> _Work to complete_: All of the data, word for word and free of pictures, is the expected result.
*** Opening Material provided ***
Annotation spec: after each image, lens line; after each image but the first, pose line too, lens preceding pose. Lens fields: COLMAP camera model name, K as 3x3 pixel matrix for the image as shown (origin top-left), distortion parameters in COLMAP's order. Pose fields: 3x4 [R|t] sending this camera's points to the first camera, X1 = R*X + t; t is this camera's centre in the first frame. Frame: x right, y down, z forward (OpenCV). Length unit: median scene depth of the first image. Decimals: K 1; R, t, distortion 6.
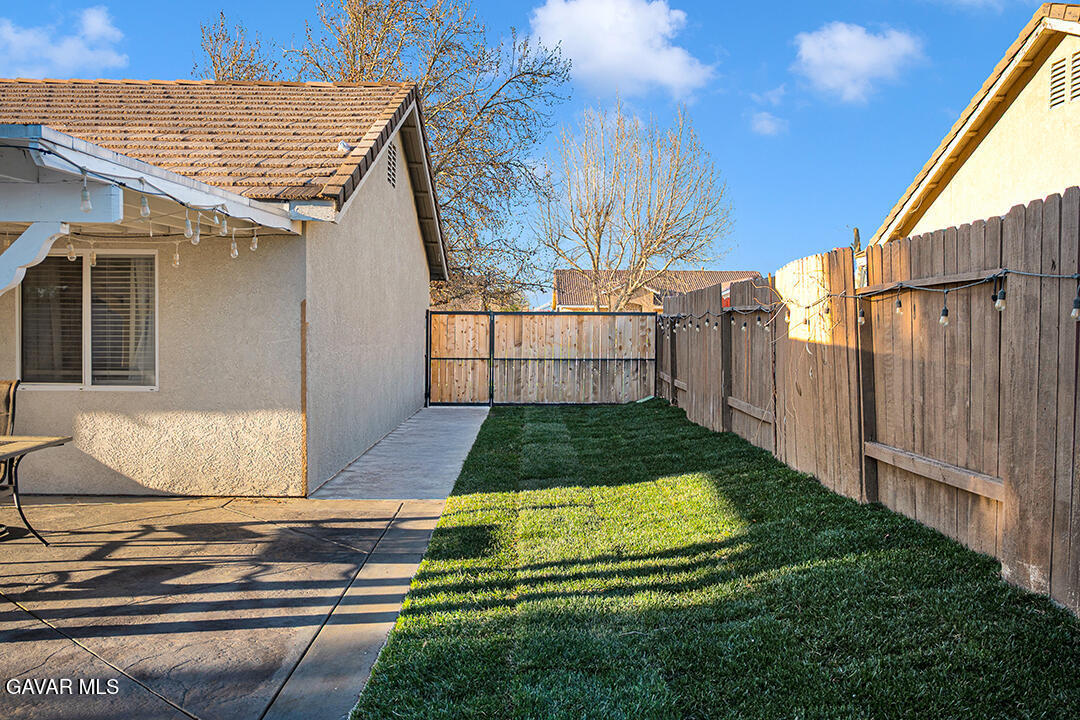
lens RADIAL K [[959.5, 0, 540.0], [0, 959.5, 360.0], [0, 0, 1]] dist [-0.001562, -0.000245]
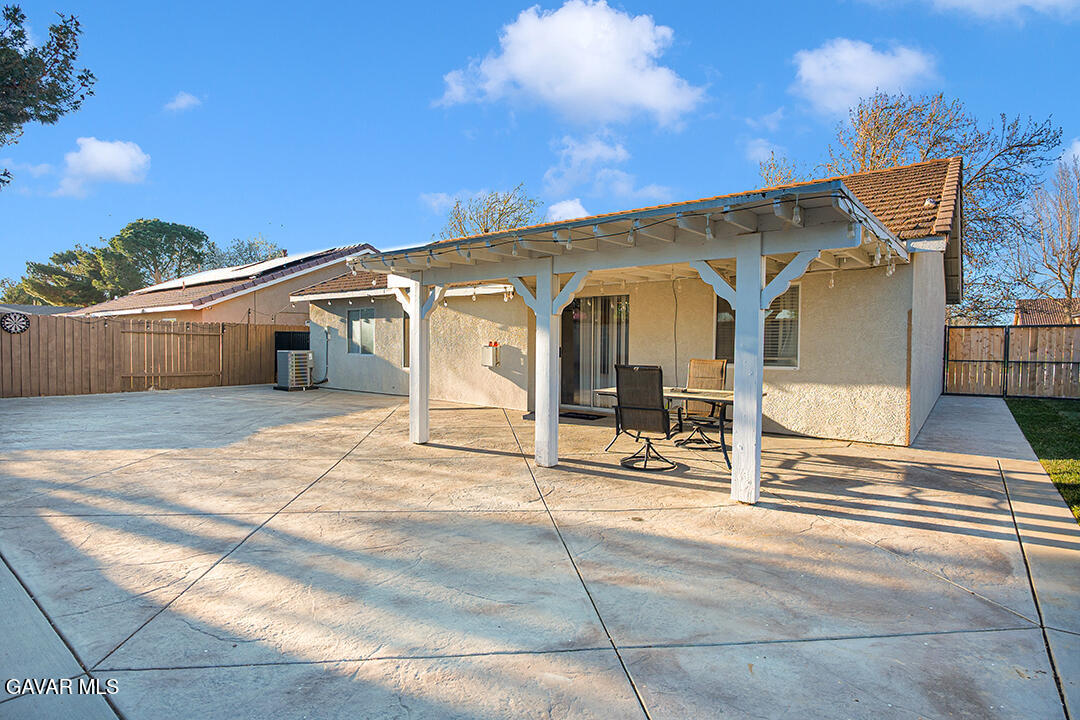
lens RADIAL K [[552.6, 0, 520.0], [0, 552.6, 361.2], [0, 0, 1]] dist [-0.003030, 0.002754]
pose [[0.770690, 0.014497, -0.637045, -0.212243], [-0.020904, 0.999778, -0.002537, 0.037005], [0.636867, 0.015272, 0.770822, -0.008039]]
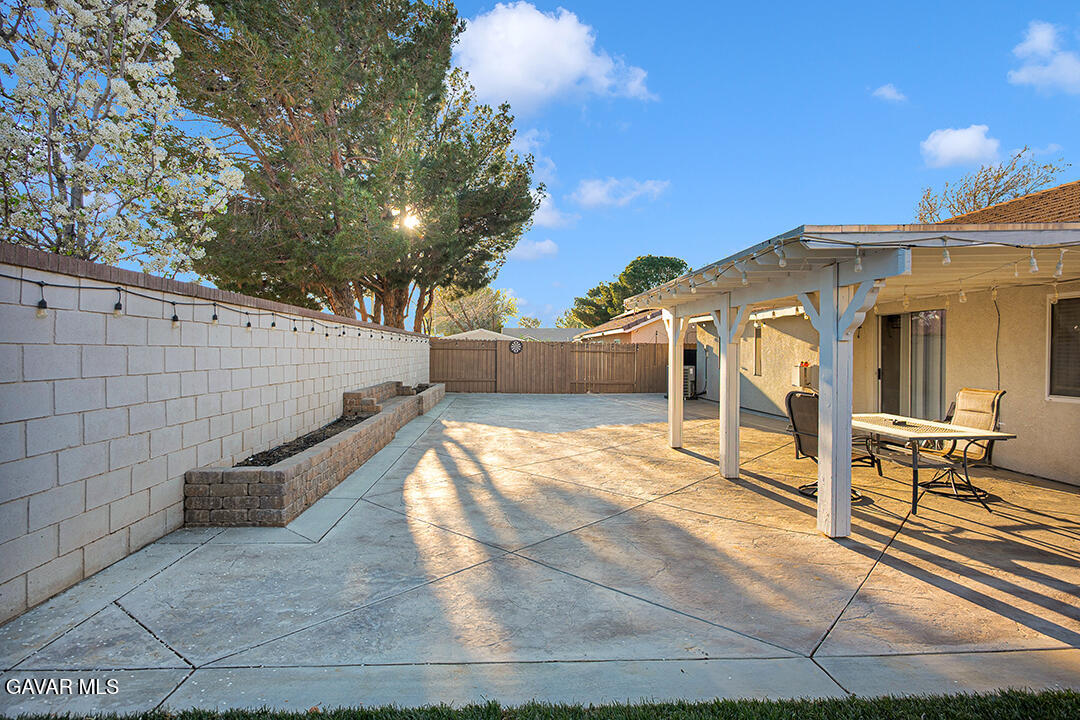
*** Closing Material provided ***
> _Exercise response_:
Annotation spec: after each image, lens line; after each image but the first, pose line too, lens preceding pose. Lens fields: COLMAP camera model name, K as 3x3 pixel matrix for the image as shown (origin top-left), distortion parameters in COLMAP's order. Pose fields: 3x4 [R|t] sending this camera's points to the first camera, X1 = R*X + t; t is this camera's centre in the first frame. Frame: x right, y down, z forward (OpenCV). Length unit: median scene depth of the first image. Decimals: K 1; R, t, distortion 6.
lens RADIAL K [[959.5, 0, 540.0], [0, 959.5, 360.0], [0, 0, 1]] dist [-0.001562, -0.000245]
lens RADIAL K [[552.6, 0, 520.0], [0, 552.6, 361.2], [0, 0, 1]] dist [-0.003030, 0.002754]
pose [[0.770690, 0.014497, -0.637045, -0.212243], [-0.020904, 0.999778, -0.002537, 0.037005], [0.636867, 0.015272, 0.770822, -0.008039]]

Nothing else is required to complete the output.